■ **WHAT TO WORK ON**
Gather every line in the records below that contains the word "encore", copying each one in full.

[[ AVAILABLE DATA, beginning ]]

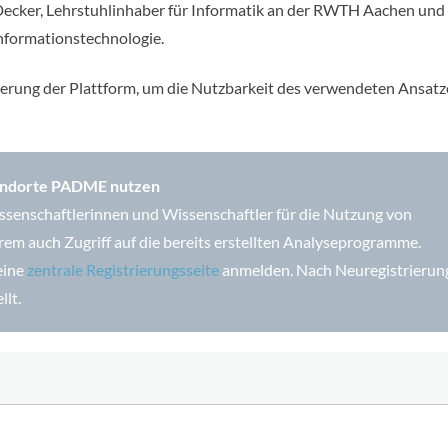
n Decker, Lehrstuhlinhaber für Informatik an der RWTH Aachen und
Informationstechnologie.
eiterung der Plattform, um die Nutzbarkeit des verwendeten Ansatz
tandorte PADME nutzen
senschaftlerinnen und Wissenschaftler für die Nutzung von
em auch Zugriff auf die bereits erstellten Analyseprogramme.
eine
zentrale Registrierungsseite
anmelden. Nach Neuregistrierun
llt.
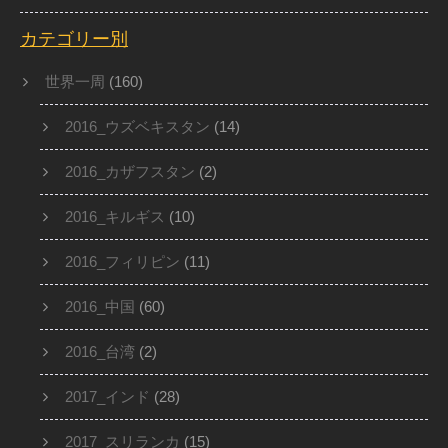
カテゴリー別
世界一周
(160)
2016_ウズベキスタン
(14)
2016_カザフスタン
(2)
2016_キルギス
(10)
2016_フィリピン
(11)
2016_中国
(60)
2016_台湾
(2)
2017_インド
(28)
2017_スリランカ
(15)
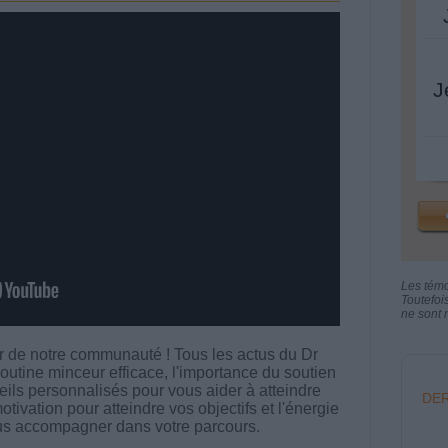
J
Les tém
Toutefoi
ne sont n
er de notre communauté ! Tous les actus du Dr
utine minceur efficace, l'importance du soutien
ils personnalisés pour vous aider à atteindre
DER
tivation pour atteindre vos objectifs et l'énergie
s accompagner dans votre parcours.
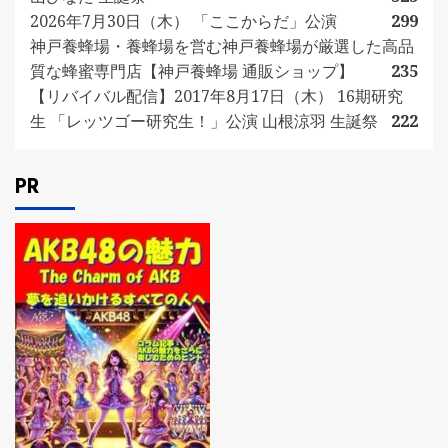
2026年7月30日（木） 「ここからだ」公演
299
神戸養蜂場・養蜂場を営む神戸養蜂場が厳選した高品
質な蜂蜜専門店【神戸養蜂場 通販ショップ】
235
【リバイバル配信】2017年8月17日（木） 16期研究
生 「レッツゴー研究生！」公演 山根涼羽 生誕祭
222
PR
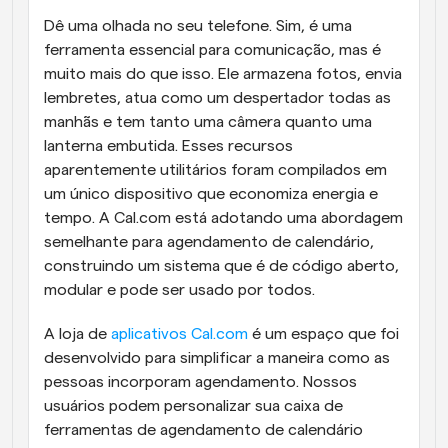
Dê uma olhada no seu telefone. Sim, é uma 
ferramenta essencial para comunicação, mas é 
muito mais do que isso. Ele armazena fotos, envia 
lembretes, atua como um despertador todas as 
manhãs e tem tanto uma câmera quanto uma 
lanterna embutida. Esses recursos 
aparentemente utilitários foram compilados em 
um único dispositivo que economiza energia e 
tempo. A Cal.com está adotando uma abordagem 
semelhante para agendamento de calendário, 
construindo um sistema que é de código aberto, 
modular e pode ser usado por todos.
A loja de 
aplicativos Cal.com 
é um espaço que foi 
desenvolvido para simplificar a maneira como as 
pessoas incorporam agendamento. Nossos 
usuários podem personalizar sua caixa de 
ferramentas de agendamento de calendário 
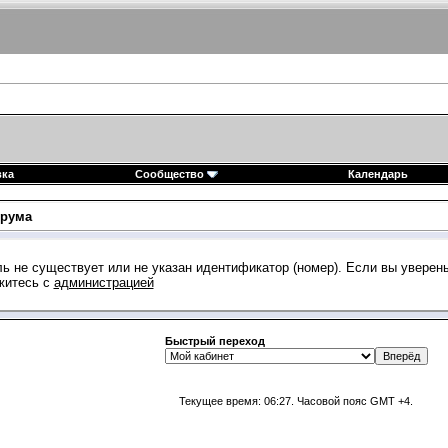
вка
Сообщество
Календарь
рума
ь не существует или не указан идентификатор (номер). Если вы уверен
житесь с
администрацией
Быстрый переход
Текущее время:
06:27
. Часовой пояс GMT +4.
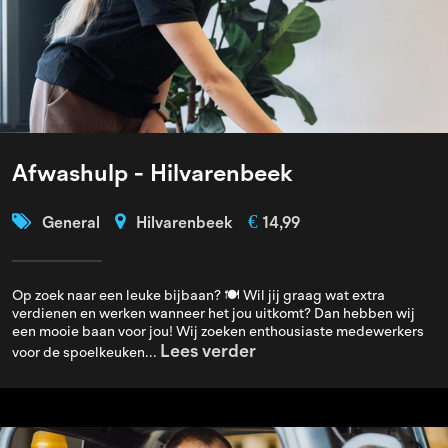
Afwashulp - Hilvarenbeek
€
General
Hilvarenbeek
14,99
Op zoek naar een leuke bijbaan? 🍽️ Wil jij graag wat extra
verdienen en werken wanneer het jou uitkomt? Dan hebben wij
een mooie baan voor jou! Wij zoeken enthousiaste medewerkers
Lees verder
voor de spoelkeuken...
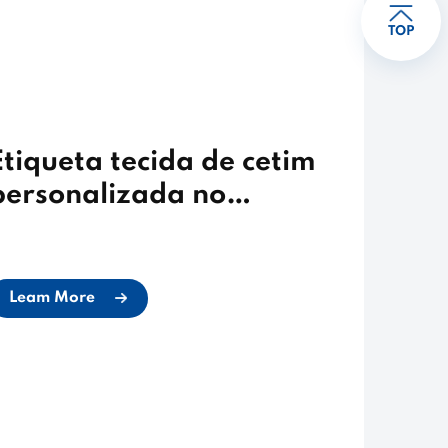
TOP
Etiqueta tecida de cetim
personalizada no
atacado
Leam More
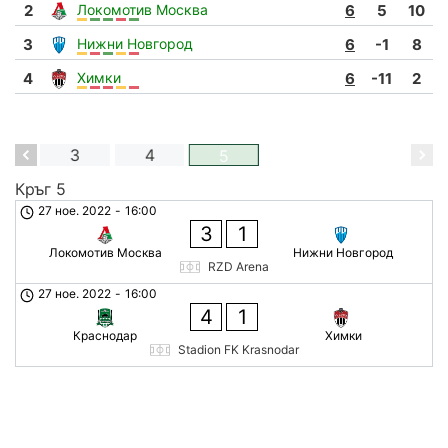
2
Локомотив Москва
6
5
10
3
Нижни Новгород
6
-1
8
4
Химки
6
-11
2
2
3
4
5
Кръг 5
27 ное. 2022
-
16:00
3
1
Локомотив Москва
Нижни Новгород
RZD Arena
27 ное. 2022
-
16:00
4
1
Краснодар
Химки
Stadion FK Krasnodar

[[ AVAILABLE DATA, end ]]
[[ AVAILABLE DATA, beginning ]]

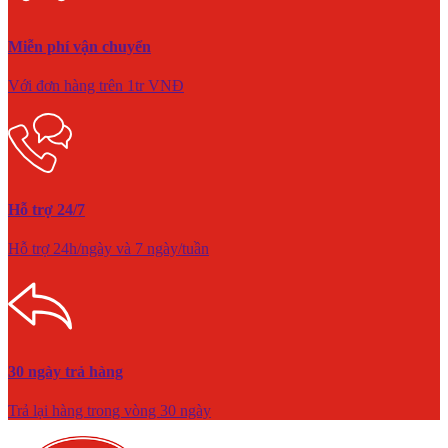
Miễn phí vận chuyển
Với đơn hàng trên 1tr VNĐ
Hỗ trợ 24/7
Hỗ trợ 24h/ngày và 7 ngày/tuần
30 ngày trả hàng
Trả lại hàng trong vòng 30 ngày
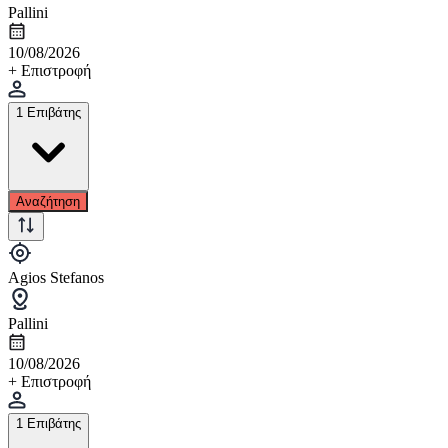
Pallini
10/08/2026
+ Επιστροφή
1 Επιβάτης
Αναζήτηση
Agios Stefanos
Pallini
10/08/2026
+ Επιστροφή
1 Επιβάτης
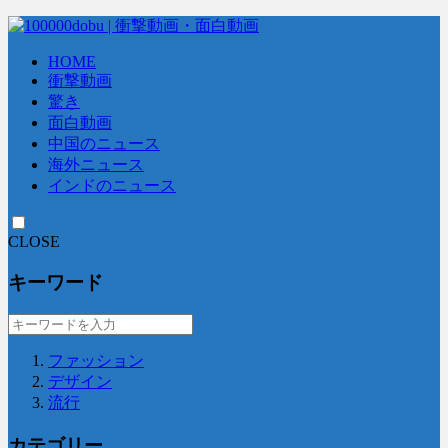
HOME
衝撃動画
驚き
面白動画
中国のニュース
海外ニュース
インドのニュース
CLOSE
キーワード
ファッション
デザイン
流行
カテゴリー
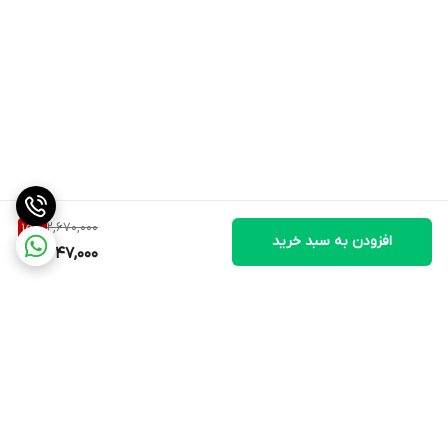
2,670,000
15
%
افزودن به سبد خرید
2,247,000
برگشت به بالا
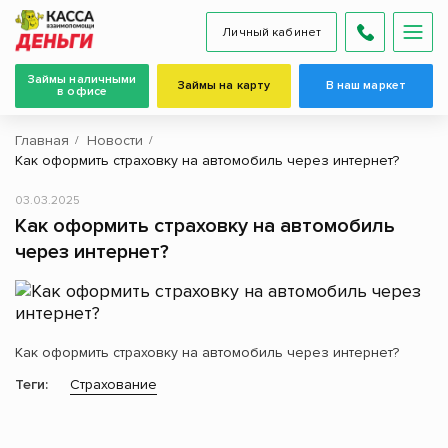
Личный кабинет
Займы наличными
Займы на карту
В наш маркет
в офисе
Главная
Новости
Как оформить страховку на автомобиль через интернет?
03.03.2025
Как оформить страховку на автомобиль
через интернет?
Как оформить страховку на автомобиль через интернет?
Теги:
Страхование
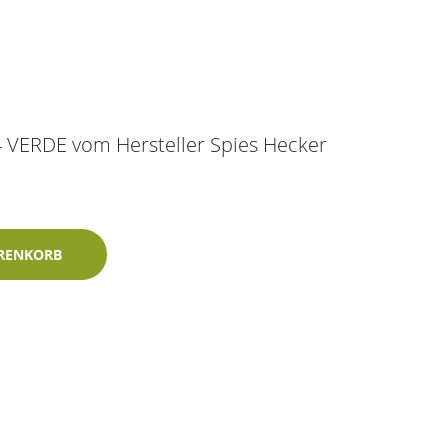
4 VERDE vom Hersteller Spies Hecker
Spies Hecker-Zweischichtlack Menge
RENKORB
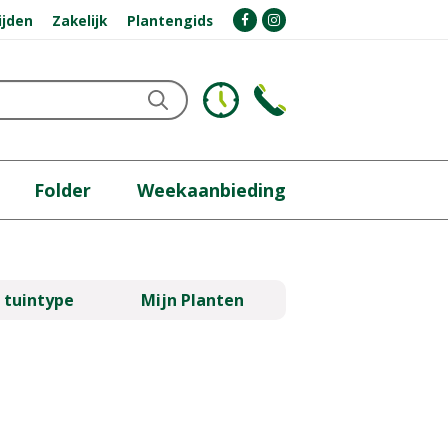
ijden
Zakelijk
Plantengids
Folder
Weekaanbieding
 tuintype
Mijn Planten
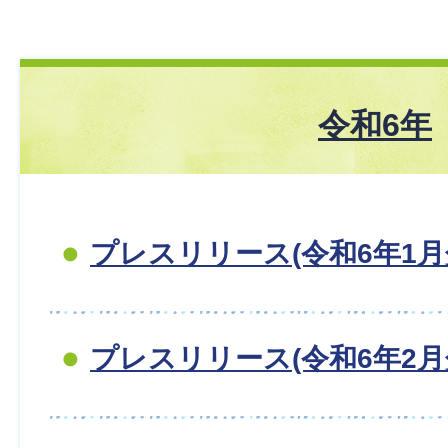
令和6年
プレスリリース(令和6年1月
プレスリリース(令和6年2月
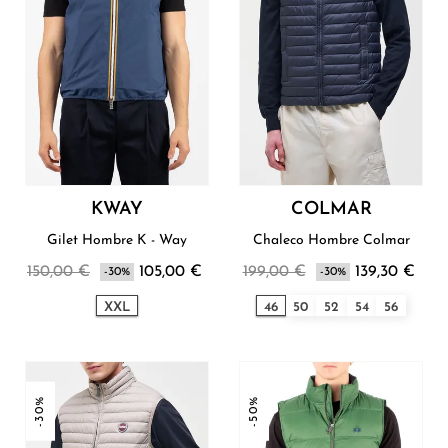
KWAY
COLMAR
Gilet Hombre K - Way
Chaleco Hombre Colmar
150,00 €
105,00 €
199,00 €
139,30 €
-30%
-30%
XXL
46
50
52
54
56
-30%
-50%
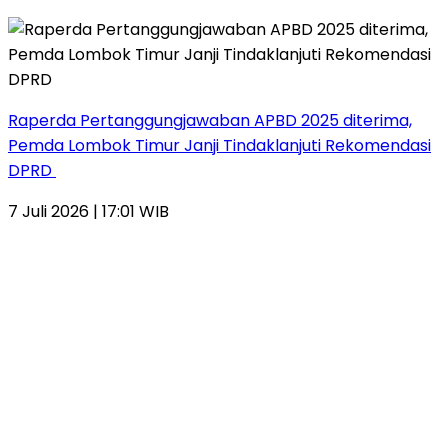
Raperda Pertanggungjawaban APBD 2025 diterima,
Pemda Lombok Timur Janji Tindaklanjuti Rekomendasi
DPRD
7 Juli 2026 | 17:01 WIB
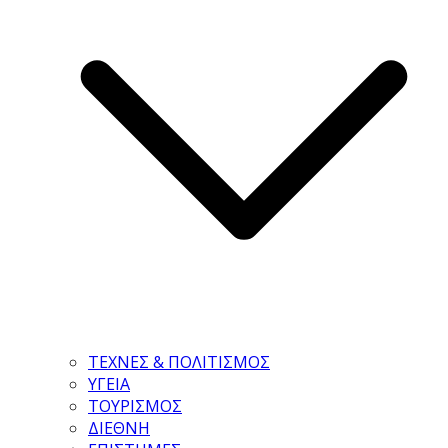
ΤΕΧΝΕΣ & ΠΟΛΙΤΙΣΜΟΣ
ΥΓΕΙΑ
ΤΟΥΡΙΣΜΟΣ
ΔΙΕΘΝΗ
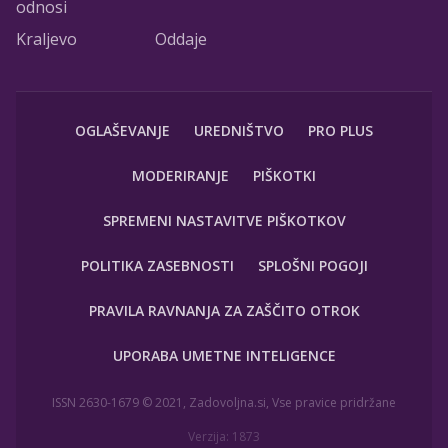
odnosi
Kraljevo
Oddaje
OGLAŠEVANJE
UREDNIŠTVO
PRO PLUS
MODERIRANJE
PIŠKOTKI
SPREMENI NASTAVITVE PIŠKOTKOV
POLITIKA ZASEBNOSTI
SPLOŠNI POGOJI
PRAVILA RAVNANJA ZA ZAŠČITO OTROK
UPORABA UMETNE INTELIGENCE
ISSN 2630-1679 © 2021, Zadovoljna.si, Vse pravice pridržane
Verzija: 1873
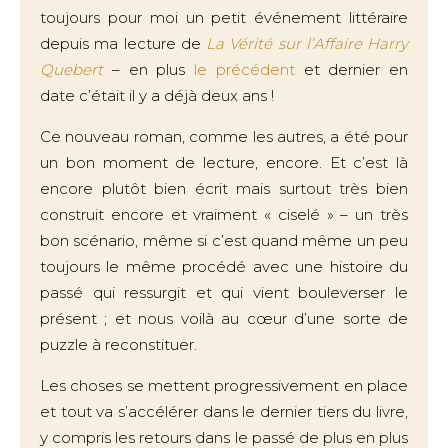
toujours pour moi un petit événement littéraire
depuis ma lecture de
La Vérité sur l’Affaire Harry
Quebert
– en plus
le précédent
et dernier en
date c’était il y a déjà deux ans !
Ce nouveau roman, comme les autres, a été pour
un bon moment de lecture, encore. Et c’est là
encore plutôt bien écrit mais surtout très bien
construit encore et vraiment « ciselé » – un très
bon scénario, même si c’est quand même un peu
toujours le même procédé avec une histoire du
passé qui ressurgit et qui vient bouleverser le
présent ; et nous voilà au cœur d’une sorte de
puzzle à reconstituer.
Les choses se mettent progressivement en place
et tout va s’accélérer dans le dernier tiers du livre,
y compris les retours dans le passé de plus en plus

[[ AVAILABLE DATA, end ]]
[[ AVAILABLE DATA, beginning ]]

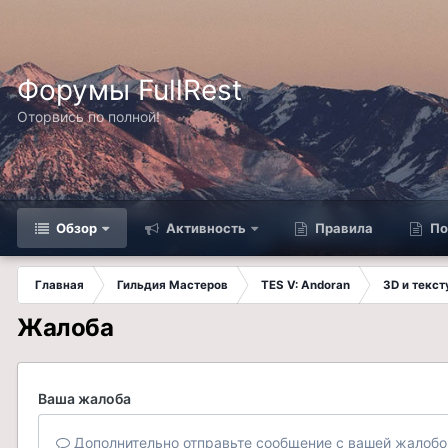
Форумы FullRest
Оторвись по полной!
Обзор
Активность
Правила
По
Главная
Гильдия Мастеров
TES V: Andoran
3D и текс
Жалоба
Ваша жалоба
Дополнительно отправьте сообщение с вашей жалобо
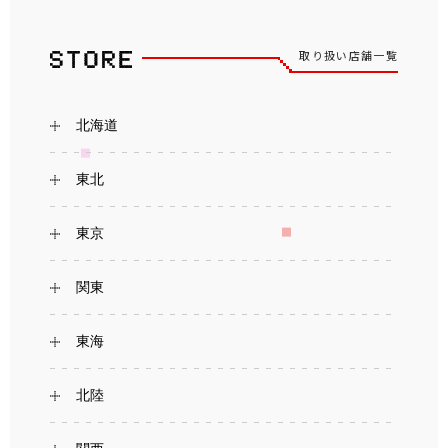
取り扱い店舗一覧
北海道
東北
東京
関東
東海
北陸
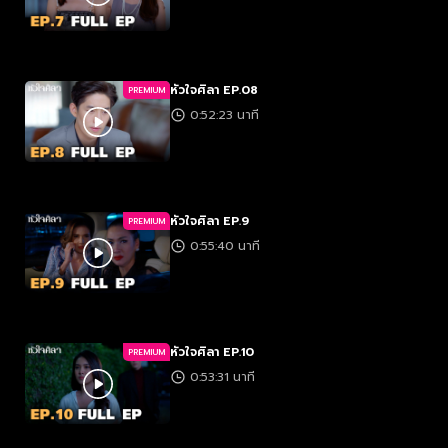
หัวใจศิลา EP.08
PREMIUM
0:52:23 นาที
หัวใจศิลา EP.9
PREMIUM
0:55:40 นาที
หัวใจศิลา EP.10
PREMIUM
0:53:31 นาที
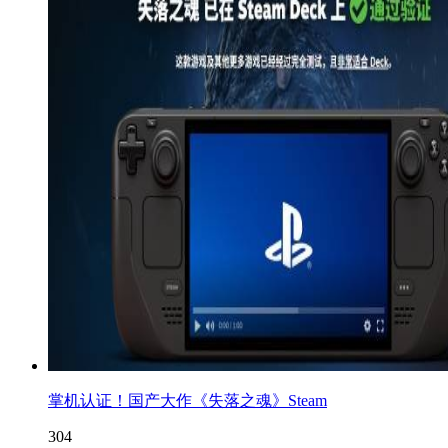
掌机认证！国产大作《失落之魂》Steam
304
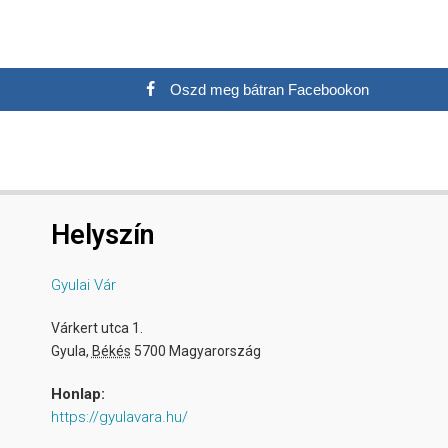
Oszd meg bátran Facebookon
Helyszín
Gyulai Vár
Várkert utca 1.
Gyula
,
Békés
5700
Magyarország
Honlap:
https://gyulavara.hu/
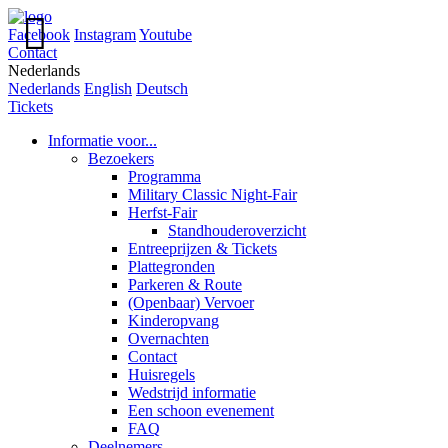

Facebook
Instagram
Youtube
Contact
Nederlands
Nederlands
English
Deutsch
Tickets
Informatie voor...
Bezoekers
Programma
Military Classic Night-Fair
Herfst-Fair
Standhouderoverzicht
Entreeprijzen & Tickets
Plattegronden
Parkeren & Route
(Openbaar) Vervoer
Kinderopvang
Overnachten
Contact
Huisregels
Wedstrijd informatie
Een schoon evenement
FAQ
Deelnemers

[[ AVAILABLE DATA, end ]]

■ **SOLUTION FOR THIS PROBLEM**
un bon moment de lecture, encore. Et c’est là
encore plutôt bien écrit mais surtout très bien
construit encore et vraiment « ciselé » – un très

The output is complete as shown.